I am covering an old room that has ugly wavy, bumpy, stylized plaster walls. I've looked into all of the options to remove the bumps and it will be simpler to cover it with wallboard.

The issue: One wall in the room has a 2 inch jog in it. Meaning, the right half of the room is 2 inches deeper than the left half.

I'm wondering if I can screw "surface studs" on top of the plaster wall inline with the studs behind the wall to line it up with the left half? Adding those "surface studs" would even out the full length of that wall for a single smooth surface. Does anyone see an issue with this?

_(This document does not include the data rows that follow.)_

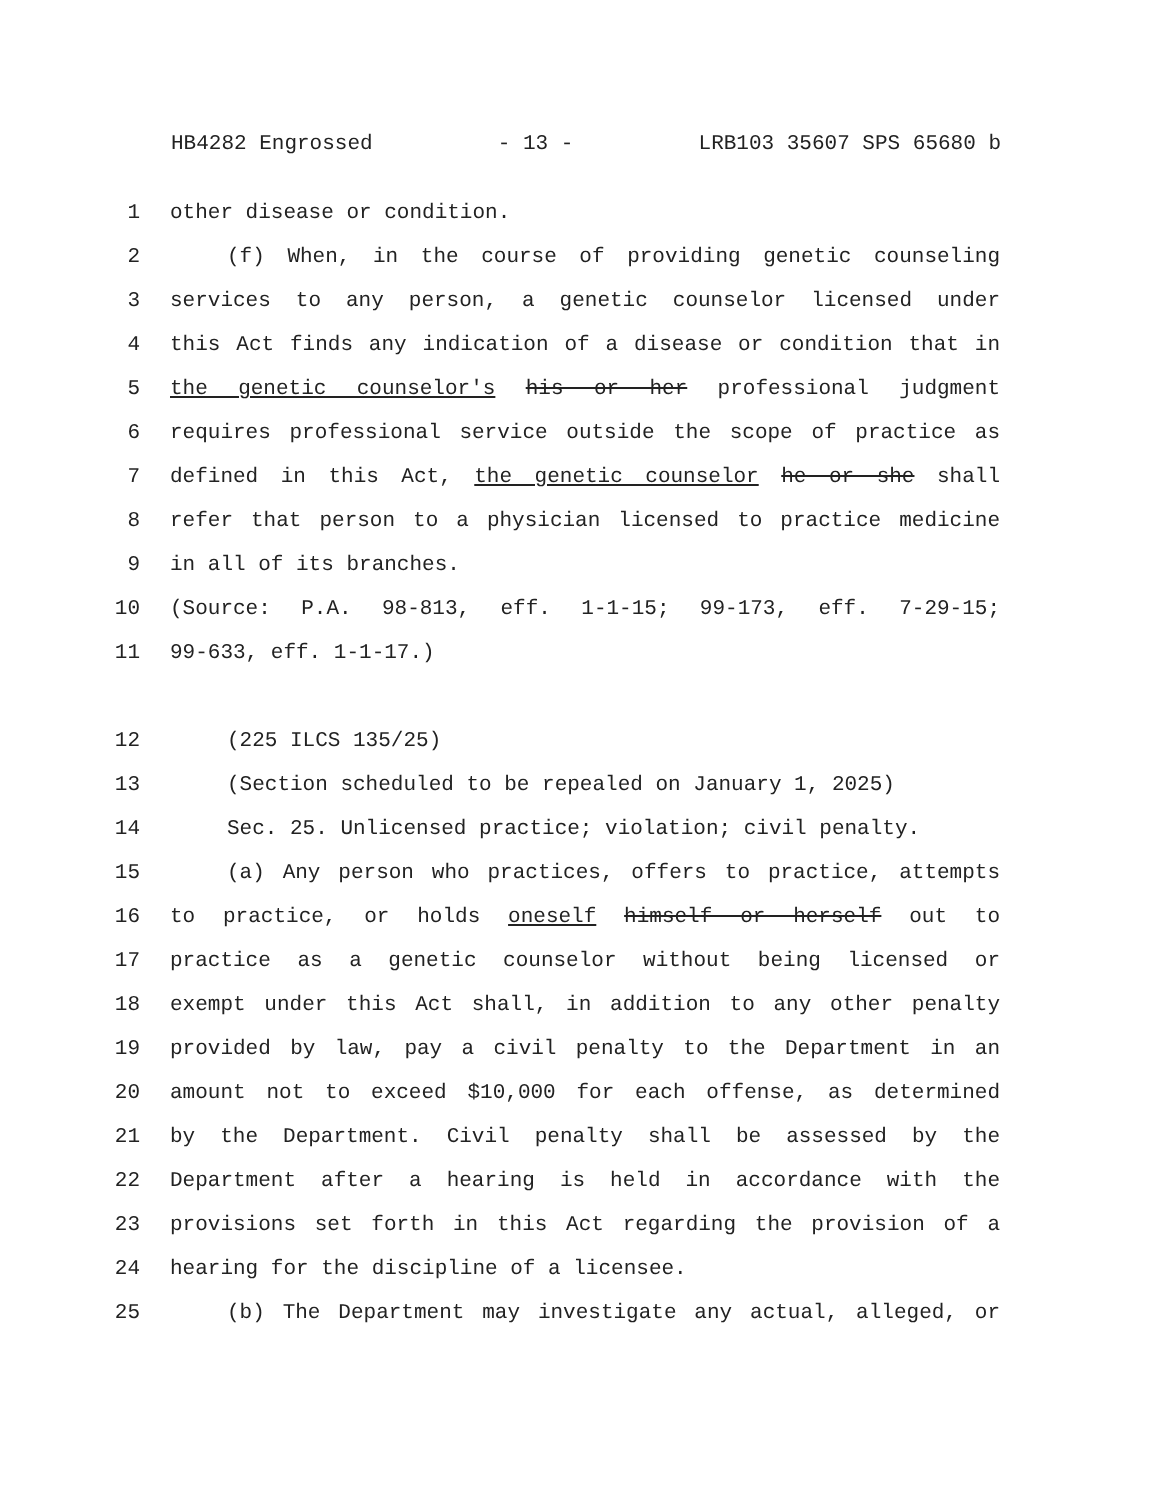HB4282 Engrossed - 13 - LRB103 35607 SPS 65680 b
1 other disease or condition.
2 (f) When, in the course of providing genetic counseling
3 services to any person, a genetic counselor licensed under
4 this Act finds any indication of a disease or condition that in
5 the genetic counselor's his or her professional judgment
6 requires professional service outside the scope of practice as
7 defined in this Act, the genetic counselor he or she shall
8 refer that person to a physician licensed to practice medicine
9 in all of its branches.
10 (Source: P.A. 98-813, eff. 1-1-15; 99-173, eff. 7-29-15;
11 99-633, eff. 1-1-17.)
12 (225 ILCS 135/25)
13 (Section scheduled to be repealed on January 1, 2025)
14 Sec. 25. Unlicensed practice; violation; civil penalty.
15 (a) Any person who practices, offers to practice, attempts
16 to practice, or holds oneself himself or herself out to
17 practice as a genetic counselor without being licensed or
18 exempt under this Act shall, in addition to any other penalty
19 provided by law, pay a civil penalty to the Department in an
20 amount not to exceed $10,000 for each offense, as determined
21 by the Department. Civil penalty shall be assessed by the
22 Department after a hearing is held in accordance with the
23 provisions set forth in this Act regarding the provision of a
24 hearing for the discipline of a licensee.
25 (b) The Department may investigate any actual, alleged, or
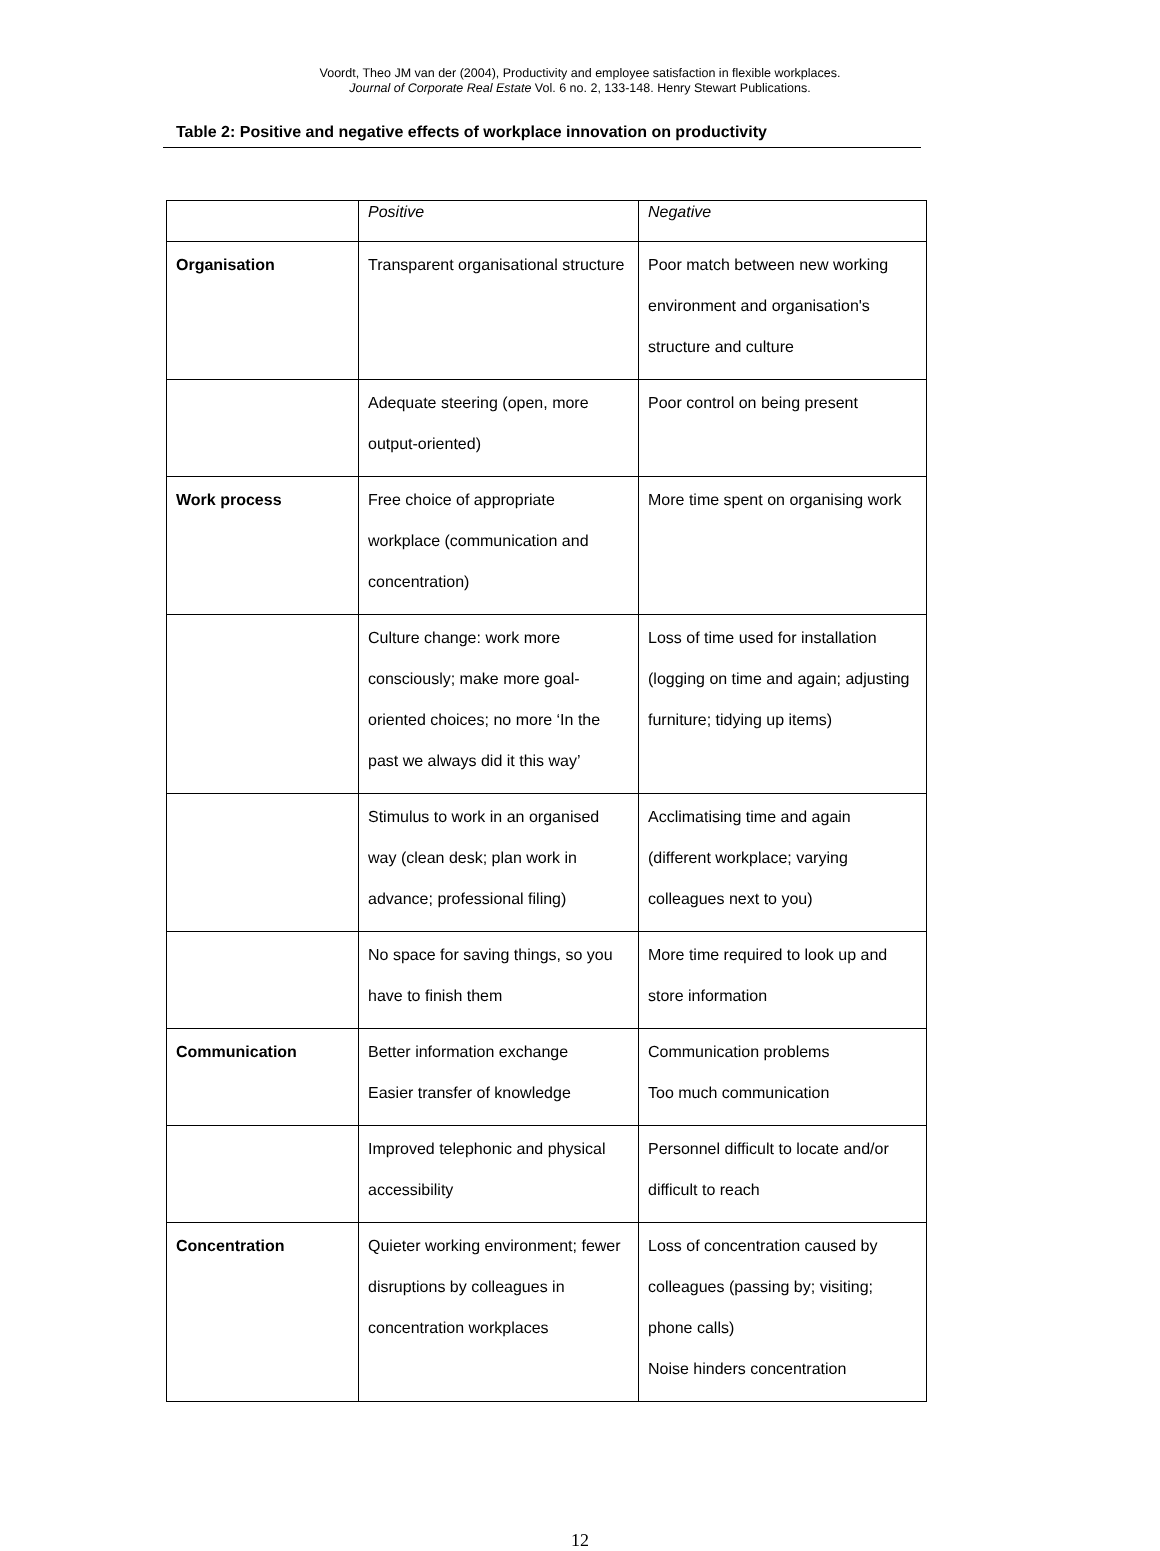Voordt, Theo JM van der (2004), Productivity and employee satisfaction in flexible workplaces.
Journal of Corporate Real Estate Vol. 6 no. 2, 133-148. Henry Stewart Publications.
Table 2: Positive and negative effects of workplace innovation on productivity
| | Positive | Negative |
| Organisation | Transparent organisational structure | Poor match between new working environment and organisation's structure and culture |
| | Adequate steering (open, more output-oriented) | Poor control on being present |
| Work process | Free choice of appropriate workplace (communication and concentration) | More time spent on organising work |
| | Culture change: work more consciously; make more goal-oriented choices; no more ‘In the past we always did it this way’ | Loss of time used for installation (logging on time and again; adjusting furniture; tidying up items) |
| | Stimulus to work in an organised way (clean desk; plan work in advance; professional filing) | Acclimatising time and again (different workplace; varying colleagues next to you) |
| | No space for saving things, so you have to finish them | More time required to look up and store information |
| Communication | Better information exchange Easier transfer of knowledge | Communication problems Too much communication |
| | Improved telephonic and physical accessibility | Personnel difficult to locate and/or difficult to reach |
| Concentration | Quieter working environment; fewer disruptions by colleagues in concentration workplaces | Loss of concentration caused by colleagues (passing by; visiting; phone calls) Noise hinders concentration |
12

Or any other suggestions?

  • 1
    I would pull the plaster out and sister some new studs to the existing ones out the 2+ inches once the plaster is removed. This will make adjusting the electrical outlets easier. The added bonus of adding sister studs would be strength and less chance of imperfections in the plaster causing the wall to bow.
    – Ed Beal
    Aug 5 '16 at 18:58
  • Ugh... I'd really rather not deal with pulling the plaster down. That's my real motivation to just cover it. 120 yr old house... no outlets on that wall and not needed.
    – MLars
    Aug 5 '16 at 20:15

Yes, you can do that. I'd use 4" gold construction screws every 24" or so. If this results in a wavy plane, simply insert shims behind the studs near screws where needed.

I would remove the corner bead (if present) at the jog and tape to just the plaster. This will help eliminate the "ski jump" that's often present at outside corners, especially once you add another layer of tape.